:: TASK TO CARRY OUT ::
The reply should be an exact transcription of every record.

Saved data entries
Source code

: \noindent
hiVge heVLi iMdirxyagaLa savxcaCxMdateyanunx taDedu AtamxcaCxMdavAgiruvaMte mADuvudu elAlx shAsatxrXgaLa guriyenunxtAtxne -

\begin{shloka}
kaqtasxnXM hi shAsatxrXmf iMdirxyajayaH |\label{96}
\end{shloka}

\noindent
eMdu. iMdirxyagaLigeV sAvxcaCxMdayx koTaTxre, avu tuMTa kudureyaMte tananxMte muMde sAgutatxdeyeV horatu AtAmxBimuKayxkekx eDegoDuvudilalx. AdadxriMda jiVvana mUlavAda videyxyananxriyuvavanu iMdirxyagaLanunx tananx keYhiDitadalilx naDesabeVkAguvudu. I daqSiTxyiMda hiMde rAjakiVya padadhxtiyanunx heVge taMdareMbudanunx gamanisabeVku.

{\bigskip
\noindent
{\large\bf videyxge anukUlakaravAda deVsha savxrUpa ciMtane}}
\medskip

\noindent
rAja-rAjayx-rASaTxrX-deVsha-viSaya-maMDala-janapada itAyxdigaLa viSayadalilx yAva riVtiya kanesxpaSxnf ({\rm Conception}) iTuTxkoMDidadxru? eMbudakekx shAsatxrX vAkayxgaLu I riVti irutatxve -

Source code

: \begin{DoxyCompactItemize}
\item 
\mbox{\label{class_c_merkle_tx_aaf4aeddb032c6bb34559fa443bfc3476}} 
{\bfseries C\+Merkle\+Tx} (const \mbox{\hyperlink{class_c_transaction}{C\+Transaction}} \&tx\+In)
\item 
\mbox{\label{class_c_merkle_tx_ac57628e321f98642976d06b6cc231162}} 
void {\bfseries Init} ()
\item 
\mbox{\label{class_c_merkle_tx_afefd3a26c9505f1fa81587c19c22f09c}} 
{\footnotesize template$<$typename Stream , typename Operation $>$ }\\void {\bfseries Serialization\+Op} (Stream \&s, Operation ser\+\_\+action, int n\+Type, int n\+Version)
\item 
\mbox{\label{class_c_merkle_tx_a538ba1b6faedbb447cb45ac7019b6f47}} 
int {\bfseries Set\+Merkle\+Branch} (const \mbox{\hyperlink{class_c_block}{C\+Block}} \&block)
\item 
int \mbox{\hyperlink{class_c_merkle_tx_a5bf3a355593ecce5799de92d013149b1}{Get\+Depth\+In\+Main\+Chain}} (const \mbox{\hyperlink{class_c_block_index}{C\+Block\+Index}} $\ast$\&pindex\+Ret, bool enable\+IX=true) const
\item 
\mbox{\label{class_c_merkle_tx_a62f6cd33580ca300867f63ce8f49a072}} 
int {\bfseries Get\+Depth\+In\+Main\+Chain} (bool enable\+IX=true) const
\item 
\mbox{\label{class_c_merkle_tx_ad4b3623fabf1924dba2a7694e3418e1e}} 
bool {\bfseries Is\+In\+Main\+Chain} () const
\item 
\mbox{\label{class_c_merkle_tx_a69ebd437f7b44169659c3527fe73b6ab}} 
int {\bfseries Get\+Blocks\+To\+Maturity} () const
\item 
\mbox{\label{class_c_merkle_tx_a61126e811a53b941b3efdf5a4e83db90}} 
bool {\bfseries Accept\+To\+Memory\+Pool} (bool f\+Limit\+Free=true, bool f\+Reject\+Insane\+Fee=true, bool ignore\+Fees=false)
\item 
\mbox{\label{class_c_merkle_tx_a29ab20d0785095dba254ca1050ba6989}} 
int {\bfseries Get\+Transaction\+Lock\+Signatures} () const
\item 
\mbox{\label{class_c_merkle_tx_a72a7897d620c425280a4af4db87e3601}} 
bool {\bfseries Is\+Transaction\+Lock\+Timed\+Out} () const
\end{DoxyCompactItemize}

:: FINISHED TASK ::
Source code

: \noindent
hiVge heVLi iMdirxyagaLa savxcaCxMdateyanunx taDedu AtamxcaCxMdavAgiruvaMte mADuvudu elAlx shAsatxrXgaLa guriyenunxtAtxne -

\begin{shloka}
kaqtasxnXM hi shAsatxrXmf iMdirxyajayaH |\label{96}
\end{shloka}

\noindent
eMdu. iMdirxyagaLigeV sAvxcaCxMdayx koTaTxre, avu tuMTa kudureyaMte tananxMte muMde sAgutatxdeyeV horatu AtAmxBimuKayxkekx eDegoDuvudilalx. AdadxriMda jiVvana mUlavAda videyxyananxriyuvavanu iMdirxyagaLanunx tananx keYhiDitadalilx naDesabeVkAguvudu. I daqSiTxyiMda hiMde rAjakiVya padadhxtiyanunx heVge taMdareMbudanunx gamanisabeVku.

{\bigskip
\noindent
{\large\bf videyxge anukUlakaravAda deVsha savxrUpa ciMtane}}
\medskip

\noindent
rAja-rAjayx-rASaTxrX-deVsha-viSaya-maMDala-janapada itAyxdigaLa viSayadalilx yAva riVtiya kanesxpaSxnf ({\rm Conception}) iTuTxkoMDidadxru? eMbudakekx shAsatxrX vAkayxgaLu I riVti irutatxve -

Source code

: \begin{DoxyCompactItemize}
\item 
\mbox{\label{class_c_merkle_tx_aaf4aeddb032c6bb34559fa443bfc3476}} 
{\bfseries C\+Merkle\+Tx} (const \mbox{\hyperlink{class_c_transaction}{C\+Transaction}} \&tx\+In)
\item 
\mbox{\label{class_c_merkle_tx_ac57628e321f98642976d06b6cc231162}} 
void {\bfseries Init} ()
\item 
\mbox{\label{class_c_merkle_tx_afefd3a26c9505f1fa81587c19c22f09c}} 
{\footnotesize template$<$typename Stream , typename Operation $>$ }\\void {\bfseries Serialization\+Op} (Stream \&s, Operation ser\+\_\+action, int n\+Type, int n\+Version)
\item 
\mbox{\label{class_c_merkle_tx_a538ba1b6faedbb447cb45ac7019b6f47}} 
int {\bfseries Set\+Merkle\+Branch} (const \mbox{\hyperlink{class_c_block}{C\+Block}} \&block)
\item 
int \mbox{\hyperlink{class_c_merkle_tx_a5bf3a355593ecce5799de92d013149b1}{Get\+Depth\+In\+Main\+Chain}} (const \mbox{\hyperlink{class_c_block_index}{C\+Block\+Index}} $\ast$\&pindex\+Ret, bool enable\+IX=true) const
\item 
\mbox{\label{class_c_merkle_tx_a62f6cd33580ca300867f63ce8f49a072}} 
int {\bfseries Get\+Depth\+In\+Main\+Chain} (bool enable\+IX=true) const
\item 
\mbox{\label{class_c_merkle_tx_ad4b3623fabf1924dba2a7694e3418e1e}} 
bool {\bfseries Is\+In\+Main\+Chain} () const
\item 
\mbox{\label{class_c_merkle_tx_a69ebd437f7b44169659c3527fe73b6ab}} 
int {\bfseries Get\+Blocks\+To\+Maturity} () const
\item 
\mbox{\label{class_c_merkle_tx_a61126e811a53b941b3efdf5a4e83db90}} 
bool {\bfseries Accept\+To\+Memory\+Pool} (bool f\+Limit\+Free=true, bool f\+Reject\+Insane\+Fee=true, bool ignore\+Fees=false)
\item 
\mbox{\label{class_c_merkle_tx_a29ab20d0785095dba254ca1050ba6989}} 
int {\bfseries Get\+Transaction\+Lock\+Signatures} () const
\item 
\mbox{\label{class_c_merkle_tx_a72a7897d620c425280a4af4db87e3601}} 
bool {\bfseries Is\+Transaction\+Lock\+Timed\+Out} () const
\end{DoxyCompactItemize}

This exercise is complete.